WRITTEN TASK :: Copy the listing below in full and skip every picture.

GIVEN INFORMATION ::
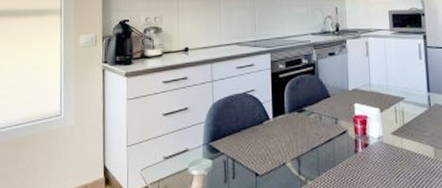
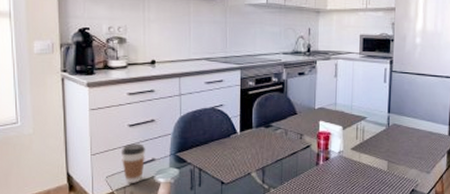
coffee cup: none [155,133,179,176] -> present [120,143,145,183]

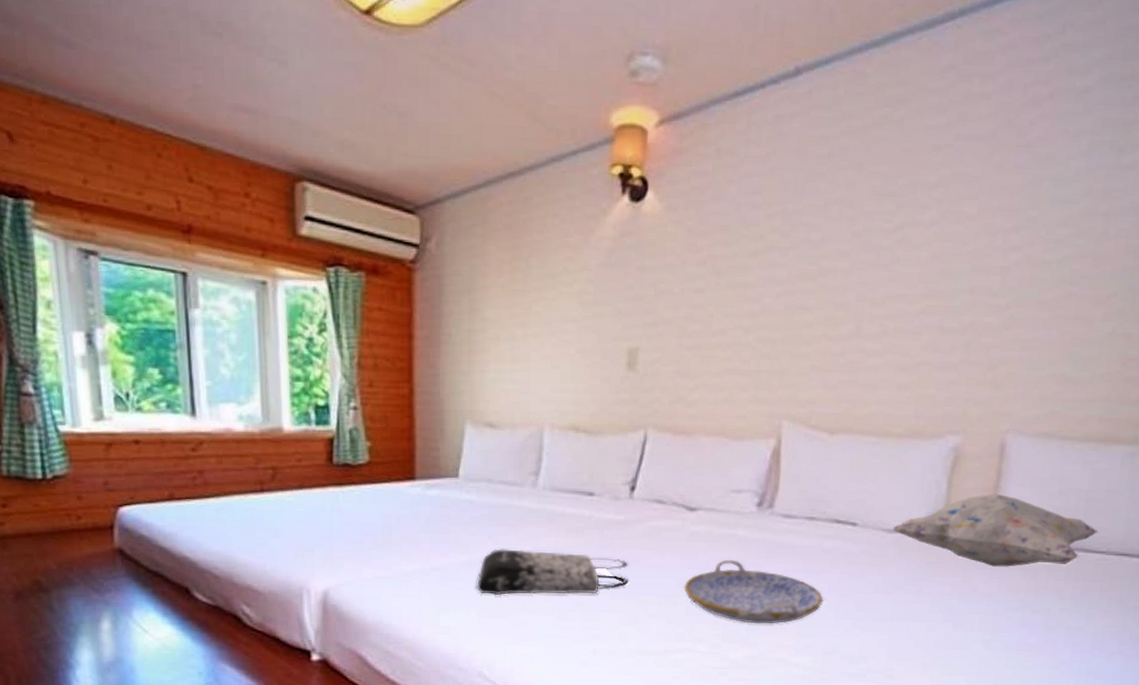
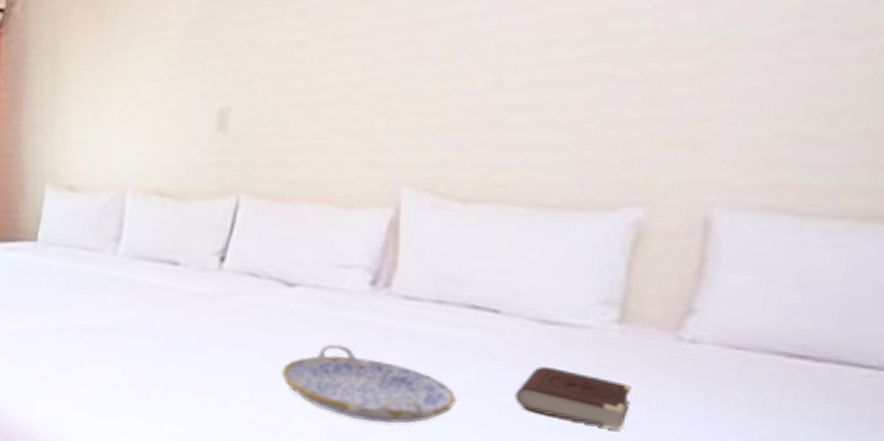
tote bag: present [477,549,629,596] -> none [53,317,217,373]
book: none [866,567,949,615] -> present [515,365,632,431]
decorative pillow: present [892,493,1099,567] -> none [549,281,864,380]

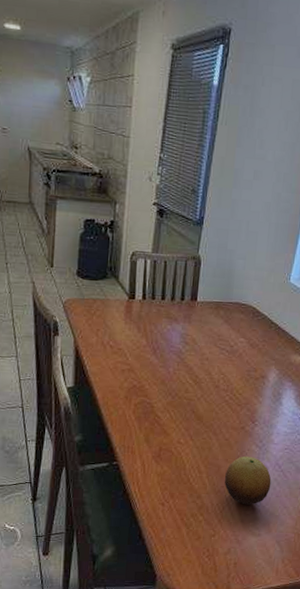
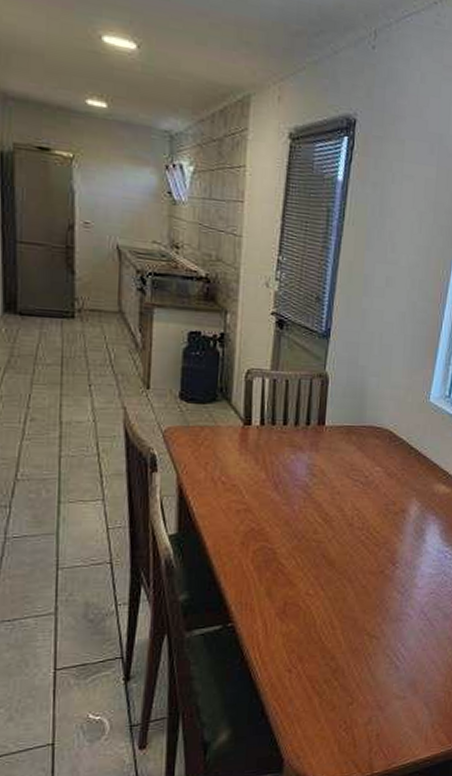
fruit: present [224,456,272,505] -> none [362,605,416,663]

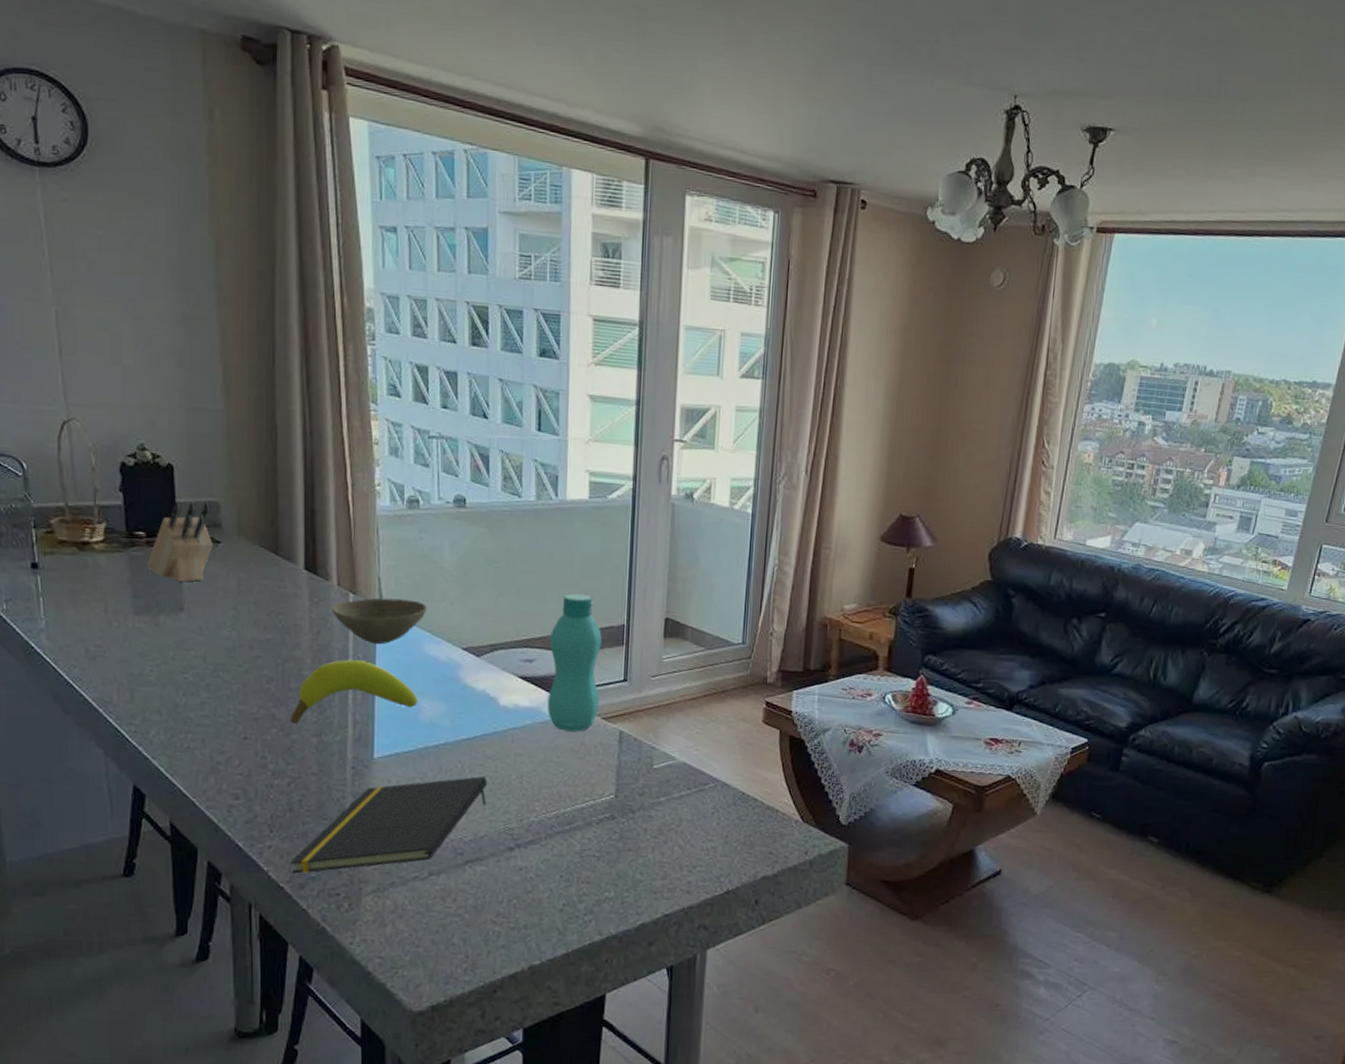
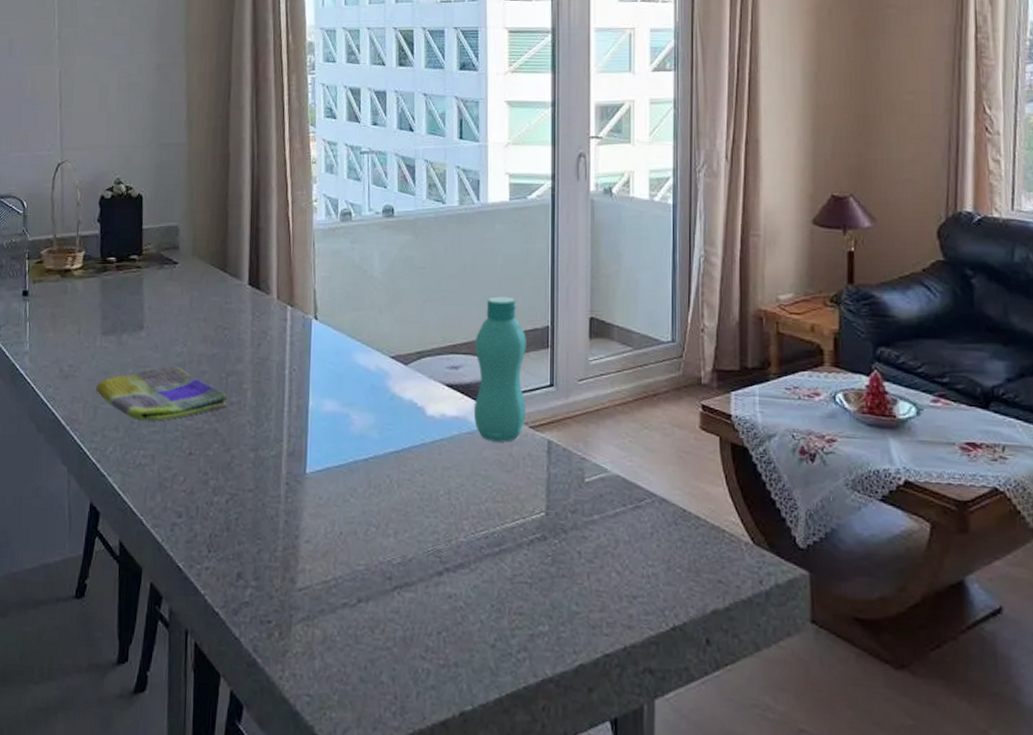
dish towel: none [131,649,286,706] -> present [96,365,228,422]
knife block: present [147,501,213,582] -> none [115,226,172,302]
banana: present [290,660,418,725] -> none [230,372,348,440]
notepad: present [290,776,488,874] -> none [225,492,416,598]
bowl: present [332,598,428,645] -> none [272,309,358,356]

OUTPUT FOR THIS EXERCISE ::
coffee cup: none [155,133,179,176] -> present [120,143,145,183]

tote bag: present [477,549,629,596] -> none [53,317,217,373]
book: none [866,567,949,615] -> present [515,365,632,431]
decorative pillow: present [892,493,1099,567] -> none [549,281,864,380]

fruit: present [224,456,272,505] -> none [362,605,416,663]

dish towel: none [131,649,286,706] -> present [96,365,228,422]
knife block: present [147,501,213,582] -> none [115,226,172,302]
banana: present [290,660,418,725] -> none [230,372,348,440]
notepad: present [290,776,488,874] -> none [225,492,416,598]
bowl: present [332,598,428,645] -> none [272,309,358,356]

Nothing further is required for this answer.